O texto considera o ambiente adequado para a morada do animal, o tempo dedicado a ele e as condições de trato para definir o período de convivência e a responsabilidade de cada envolvido na custódia. As despesas de alimentação e higiene ficarão a encargo do tutor no momento. Para os gastos decorrentes de consultas veterinárias, internações e medicamentos, a divisão será igualitária entre o casal.
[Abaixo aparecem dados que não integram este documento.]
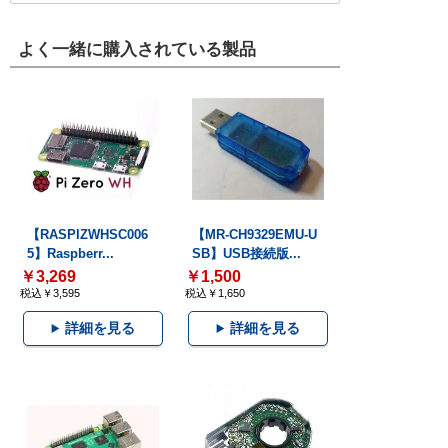
よく一緒に購入されている製品
【RASPIZWHSC006
【MR-CH9329EMU-U
5】Raspberr...
SB】USB接続版...
￥3,269
￥1,500
税込￥3,595
税込￥1,650
詳細を見る
詳細を見る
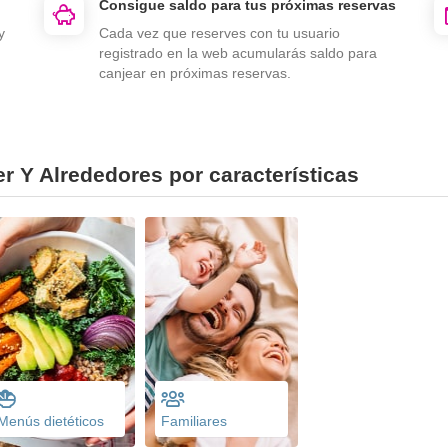
Consigue saldo para tus próximas reservas
y
Cada vez que reserves con tu usuario
registrado en la web acumularás saldo para
canjear en próximas reservas.
r Y Alrededores por características
Menús dietéticos
Familiares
As questões envolvendo pets têm ganhado mais espaço na Justiça. “O Superior Tribunal de Justiça, em 2018, reconheceu, sem previsão normativa, o direito de visita de um ex-companheiro ao animal de estimação adquirido na constância da união estável.” O STF manteve a decisão já estabelecida pelo Tribunal de Justiça do Estado de São Paulo para o regime de visitação, com regras análogas à guarda de crianças e adolescentes.
O Projeto de Lei nº 941/2024, de autoria da deputada Laura Carneiro (PSD-RJ), altera o artigo 693, do Código de Processo Civil, no que se refere à guarda, visitação, filiação e custódia de animais de estimação, em processos contenciosos de divórcio, separação, reconhecimento e dissolução de união estável. O descumprimento reiterado dos termos da custódia acarretará na perda definitiva de posse e propriedade do animal.
A matéria se encontra na Comissão de Meio Ambiente e Desenvolvimento Sustentável (CMADS), aguardando parecer da relatoria. O PL tramita em regime de apreciação conclusiva das comissões, o que dá celeridade no processo de votação. O texto só passará por avaliação no Plenário no caso não haja recurso interposto por membros da Casa legislativa.